Use the code supplied in “CJS-simulator-simple.R” to simulate and store a set of encounter histories for 6 occasions using the parameters provided in the code. Use the code to answer the following questions.
How many new individuals were released on each occasion for occasions 1 through 5?
What were the true underlying parameter values?
Based on the true underlying parameter values, what is the true underlying model structure?
Use Program MARK to run models \(\phi_t, p_t\), \(\phi_t, p_.\), \(\phi_., p_t\), and \(\phi_., p_.\) using either the PIMs directly or the PIM chart. Use Program MARK to answer the following.
Provide an AIC table like the one shown in the Results Browser. We will cover model selection soon, and Chapter 4 of CW has much useful information on the topic. For now, just consider these quotes from section 4.3 of CW regarding model selection and AIC:
“In simplest terms, we might express our objective as trying to determine the best model from the set of approximating models we’ve fit to the data. How would we identify such a ‘best model’? An intuitive answer would be to select the model that ‘fits the data the best’ …”
“However, there is a problem with this approach – the more parameters you put into the model, the better the fit … . As such, if you use a simple measure of ‘fit’ as the criterion for selecting a ‘best’ model, you’ll invariably pick the one with the most parameters.”
“How can we find a good, defensible compromise between the two? One approach is to make use of something called the AIC.”
“The AIC is calculated for a particular model as \(AIC = −2 ln\mathcal{L}(\hat\theta | data) + 2K\), where \(\mathcal{L}\) is the model likelihood (\(\hat\theta\)) represents the vector of the various parameter estimates given the data), and K is the number of parameters in the model.”

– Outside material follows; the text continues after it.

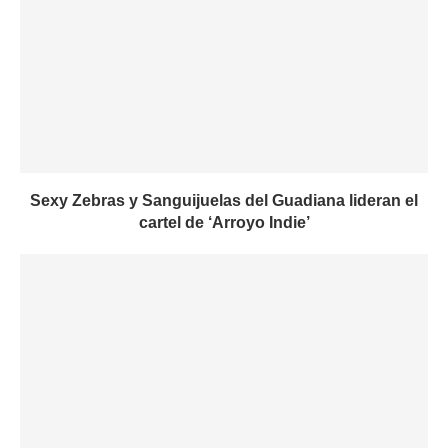
Sexy Zebras y Sanguijuelas del Guadiana lideran el
cartel de ‘Arroyo Indie’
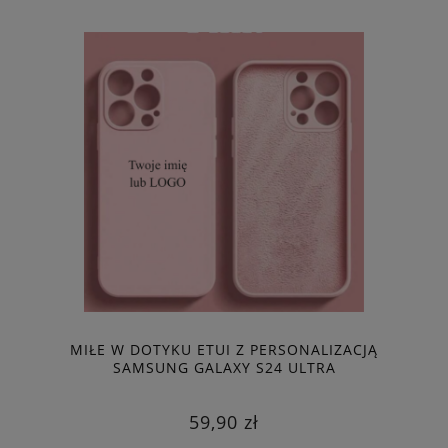
MIŁE W DOTYKU ETUI Z PERSONALIZACJĄ
SAMSUNG GALAXY S24 ULTRA
59,90 zł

“… as the fit of the model goes up, the likelihood of the model (given the data) goes up (and thus \(−2 ln\mathcal{L}\) goes down). However, … the greater the number of parameters, the greater the parameter uncertainty … . Thus, as the fit of the model increases, … for a given number of parameters, the AIC declines. Conversely, for a given fit, if it is achieved with fewer parameters (lower K), then the calculated AIC is lower. The 2K term, then, is the penalty for the number of parameters. As K goes up, likelihood goes down, but this is balanced by the penalty of adding the term 2K.”
“… one strictly utilitarian interpretation of the AIC is that the model with the lowest AIC is the ‘best’ model because it is most parsimonious given the data – best fit with fewest parameters.”

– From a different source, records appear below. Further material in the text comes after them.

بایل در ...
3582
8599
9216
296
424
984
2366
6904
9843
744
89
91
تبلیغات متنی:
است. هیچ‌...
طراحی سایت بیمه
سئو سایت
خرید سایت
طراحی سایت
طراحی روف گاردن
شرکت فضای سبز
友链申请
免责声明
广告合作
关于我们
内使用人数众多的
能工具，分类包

“when the difference in AIC between two models (\(\Delta AIC\)) is <2, then we are reasonably safe is saying that both models have approximately equal weight in the data. If \(2 < \Delta AIC < 7\), then there is considerable support fora real difference between the models, and if \(\Delta AIC\), then there is strong evidence to support the conclusion of differences between the models.”
Based on the AIC table in the results browser, which model structure(s) was(were) most supported by the data and how does that compare to the true underlying model structure?
How do the parameter estimates from the best-supported model compare to the parameter values in the true underlying model structure?
How do the parameter estimates from a model whose structure matches that of the true underlying model compare to the parameter values in the true underlying model structure?
Open “CJS-simulator-simple.R” and change the code as follows.
+ line 8: n.mark <- 180
+ line 66: write.table(input.file, file="cjs_data_hw02-bigN.inp",
Once those changes are made, restart Program MARK, and analyze the data with the same 4 models on “cjs_data_hw02-bigN.inp”. Once you’ve set up the problem and brought in the data on the opening screens, feel free to use the “Pre-defined model(s)” option under the Run menu if you like to very quickly get all 4 models run. To do so, just click on “Run” at the top of the screen, then choose the “Pre-defined model(s)” option, next click on “Select Models” on the next screen, then choose both the “.” and the “t” structure for each parameter, and finally, click on “OK to Run”.
How do model-selection results differ from what you obtained from the earlier data set that had a more-modest sample size?
How does the precision of estimates from model \(\phi_., p_.\) compare between results for the 2 different input files?
Do the point estimates estimates from model \(\phi_., p_.\) differ between results for the 2 different input files? If so, why is that given that the underlying true parameters used in“CJS-simulator-simple.R” remained the same?